Tak Hanya Sawit, Harga Pinang pun Ikut Merosot
Permintaan Ekspor Turun
Jambi, Mediator
Sejak akhir tahun 2021, harga Pinang di Jambi mengalami penurunan dari Rp22-24 ribu perkilo menjadi Rp11 – 13 ribu perkilonya dengan kualitas super. Hal ini menyusul menurunnya permintaan Pinang dari negara tujuan ekspor seperti India dan Pakistan.
Manto, pemilik gudang yang berlokasi di Jalan Yos Sudarso, Sijenjang mengatakan, penurunan harga pinang di Jambi ini sudah berlangsung dari bulan Oktober 2021 yang lalu dan semakin turun. Saat ini harganya hanya berkisar Rp. 13.000,-an perkilogramnya.
Ia menyebutkan, salah satu penyebabnya adalah permintaan dari negara India dan Pakistan berkurang. Padahal Ia sangat berharap kedatangan Presiden Jokowi ke Jambi beberapa bulan yang lalu bisa memperbaiki harga Pinang, namun nyataka hal tersebut tetap tidak mempengaruhi harga Pinang di jambi.
“Kami sangat berharap kedatangn Pak Jokowi saat pelepasan pengiriman Pinang ke India dan Pakistan, bisa mengembalikan minimal menaikkan harga jualnya,” ujarnya.
Manto juga mengungkap jika jumlah Pinang dari petani jauh berkurang lantaran petani banyak yang menahan penjualannya menunggu harga membaik.
“Mendekati lebaran stok jauh berkurang karena petani masih menunggu harga yang pas dulu,” katanya.
Ia menambahkan, Pinang-pinang ini nantinya akan dijual ke perusahaan yang ada di Kota Jambi, dan daerah Petaling Muara Jambi.
“Untuk pengirimannya kita ke India atau Pakistan melalui pelabuhan di Tanjab Barat,” ujarnya.
Manto menyampaikan untuk kenaikan harga sendiri sulit dilakukan karena semua itu tergantung persaingan eksportir. Meskipun begitu, Ia berharap kepada pemerintah daerah dan pemerintah pusat, untuk mencarikan solusi agar harga Pinang bisa kembali normal.
“Harapan kami harganya kembali normal, bisa di atas Rp20 ribu ke atas. Dengan harga segitu petani bisa terbantu dan sejahtera,” ungkapnya.
Samsudin, seorang warga Kabupaten Tanjung Jabung Timur mengakui harga jual pinang kurang bagus sejak di awal tahun ini.
“Kami menaruh harapan ketika harga sawit tiba-tiba anjlok kemarin. Namun apa mau di kata, semua tinggal harapan saja, harga Pinang juga tidak baik-baik saja,” ucapnya.
Ia mengatakan, akibat harga kurang menarik banyak petani mengurangi penjualan. Kondisi itu sudah berlangsung dalam tiga bulan terakhir, selain itu sortir untuk memastikan kualitas juga lebih ketat.

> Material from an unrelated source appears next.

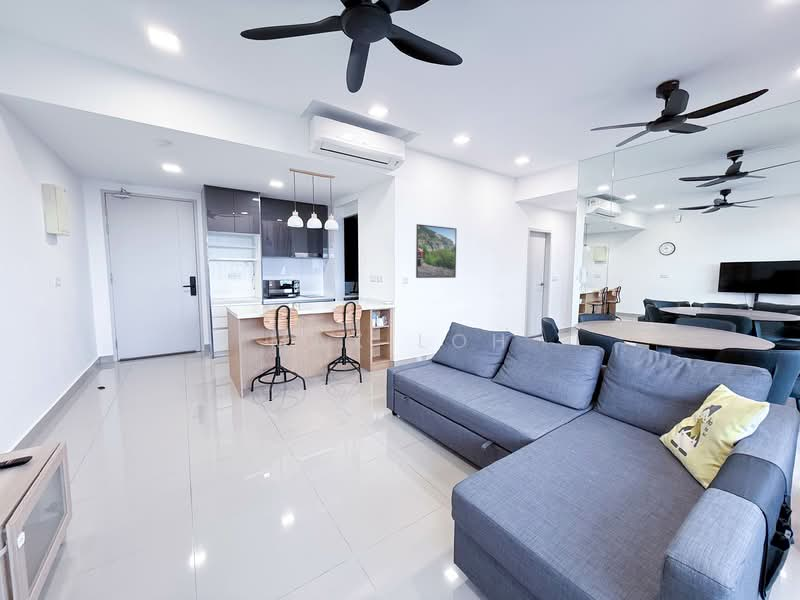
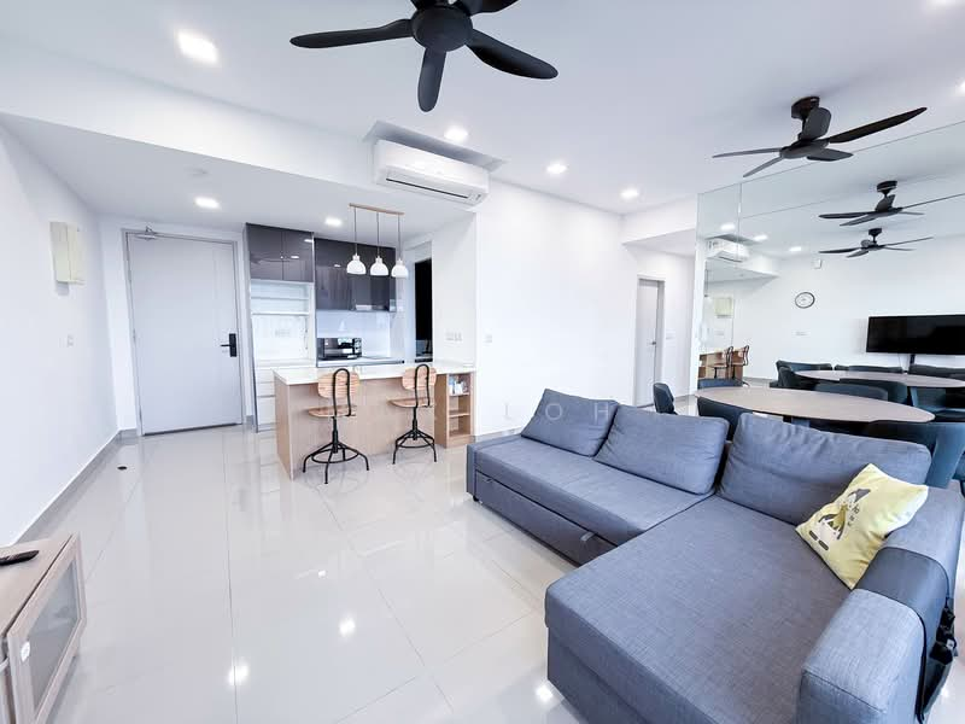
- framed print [415,223,457,279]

Ia juga menyebutkan, Pinang jenis super seharga Rp13.000, per kilogram, di bawahnya asalan Rp12.000 per kilogram. Kemudian pinang rebus Rp.12.000 per kilogram, klotok asalan Rp12.000 per kilogram.
“Harga Pinang sekarang turun dimana sebelumnya pengepul bisa mengirim pinang berton-ton tiap bulan, kini hanya menunggu waktu yang tepat untuk menjual. Hal itu dilakukan untuk menghindari kerugian akibat penurunan harga,” katanya.
Meski ada penurunan harga jual komoditi ekspor itu, namun mereka optimistis komoditi berasal dari berpohon berbuku-buku itu merupakan tanaman utama masyarakat di Provinsi Jambi ini akan tetap diminati karena termasuk komoditi khas di Provinsi Jambi sekaligus telah menembus pasar ekspor.
Selain itu sistem tanamannya yang mudah, juga dapat dengan mudah disemai. Di lahan pinang biasanya tumpangsari dengan kelapa, dan palawija.
“Bila Pinang tak dijual, maka penghasilan bisa dari kelapa dan tanaman palawija,” katanya menambahkan. (dra)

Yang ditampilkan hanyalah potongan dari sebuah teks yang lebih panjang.